Instructions:
- a) Retype the passage in the Tammela infill extract between "In 2013, we" and "process in 2009.", inclusive.
- b) Answer these questions using the Tammela infill extract:
(i) How many interviews were conducted in the area in 2013–2015?
(ii) Over how many days were experts from the city of Tampere invited to answer questions?
(iii) What methodological approach was used?

Extract provided:
===============
In 2013, we were able to cooperate with the city and use the Tammela infill as a case study in one of the university courses. The city planning department asked us to conduct interviews in the area, and especially among the housing company boards. The planning department was keen to know why so many housing company boards had showed no interest in discussing infill development possibilities with the city planners. Thus, the Tammela urban infill development had ended up in a stagnant situation in 2013, and the infill vision was not proceeding as had been hoped at the beginning of the process in 2009.

We along with the students conducted interviews in the area. These 44 interviews made in 2013–2015, cover actor groups such as members of housing company boards, local small entrepreneurs, local planning officials, local politicians and dwellers in general. Based on the interview results, we suggested an experimental interaction forum for the Tammela area. Later, the city planning department showed interest in supporting this novel format of public debate. Consequently, in autumn 2014, the data collection process changed from participatory observations to a more action research-oriented process (Bartels and Wittmayer Citation2014; Boezeman et al. Citation2014).

We took an office container to the Tammela market-place and made ourselves available to discuss issues related to the infill. Over 10 days, we invited experts from the city of Tampere to answer questions regarding, for example, the development of green areas or traffic arrangements in Tammela. We also acquired planning material and visualizations from the city planners to be used as a basis for discussion in the container. We experimented with different methods to collect feedback and used different visual materials to stimulate the discussions. The data gathered from the experiment comprise 450–500 individual face-to-face discussions, 290 written feedback notes on PostIts and in a mailbox, field diary and photographs from the experiment.

We used interpretive policy analysis as our methodological approach (Hajer and Wagenaar Citation2003) and focused on the multiplicity of meanings given to the area and urban infill. In addition, we wanted to explore the framing of positions given to dwellers in the process (Yanow and Schwartz-Sea Citation2006). The interview data, official planning documents and newspaper articles were analysed to explore the chain of events for 2012–2014 and identify interpretations of urban infill, key challenges and actor positions. The aim was to understand how different actors position themselves in the context of urban infill, the city planning department, city council members and housing companies. Conducting interpretive policy analysis means deciphering the meaning of participatory planning processes embodied in the actions and practices of the Tammela urban infill process (cf. Bevir Citation2006, 284).

In the second phase of the analysis, we shifted our focus to the data gathered from the experiment. The data consisted of brief comments, sudden discussions, short walks and material attachments (e.g. photographs, architectural models and sketches). From these, we wrote a diary, including photos from the course of each day. The container event data, together with the interviews of the members of housing company boards, provided a basis to analyse the data using knowledge-brokering elements to interpret phenomena from a knowledge-producing viewpoint and explore our position as knowledge brokers. The brokering tasks were finally organized according to the classification by Bornbaum et al. (Citation2015), which we described in more detail in the previous chapter. In an iterative process, the data were analysed and subsequently, categories were developed that informed further interpretation processes (Kornberger and Clegg Citation2011). Moving between theoretical concepts and the data, we isolated episodes, quotes and observations that illustrated expectations given to the experimental participatory process and us as brokers in the urban infill process. We also concentrated on the nature and transformation of knowledge and how different forms of knowledge mobilized or halted the infill process development.
===============
Data block:
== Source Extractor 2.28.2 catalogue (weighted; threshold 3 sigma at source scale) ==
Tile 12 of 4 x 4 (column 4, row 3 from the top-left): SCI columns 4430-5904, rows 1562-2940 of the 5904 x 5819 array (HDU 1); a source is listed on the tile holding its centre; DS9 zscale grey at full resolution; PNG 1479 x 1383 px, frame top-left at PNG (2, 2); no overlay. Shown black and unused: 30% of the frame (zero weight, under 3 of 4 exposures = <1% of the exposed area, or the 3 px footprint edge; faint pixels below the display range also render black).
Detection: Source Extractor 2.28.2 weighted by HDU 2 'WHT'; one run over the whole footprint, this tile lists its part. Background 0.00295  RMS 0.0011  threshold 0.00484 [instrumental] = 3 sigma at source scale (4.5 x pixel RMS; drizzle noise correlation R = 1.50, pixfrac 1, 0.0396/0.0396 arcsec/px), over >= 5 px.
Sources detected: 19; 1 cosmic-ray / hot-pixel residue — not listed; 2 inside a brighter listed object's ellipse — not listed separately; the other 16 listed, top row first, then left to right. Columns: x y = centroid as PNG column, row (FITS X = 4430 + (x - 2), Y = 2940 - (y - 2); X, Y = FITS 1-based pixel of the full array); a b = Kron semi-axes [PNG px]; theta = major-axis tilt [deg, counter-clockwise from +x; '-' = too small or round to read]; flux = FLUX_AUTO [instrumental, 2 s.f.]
===============
Exercise solutions:
- a)
In 2013, we were able to cooperate with the city and use the Tammela infill as a case study in one of the university courses. The city planning department asked us to conduct interviews in the area, and especially among the housing company boards. The planning department was keen to know why so many housing company boards had showed no interest in discussing infill development possibilities with the city planners. Thus, the Tammela urban infill development had ended up in a stagnant situation in 2013, and the infill vision was not proceeding as had been hoped at the beginning of the process in 2009.

- b)
(i) 44
(ii) 10 days
(iii) Interpretive policy analysis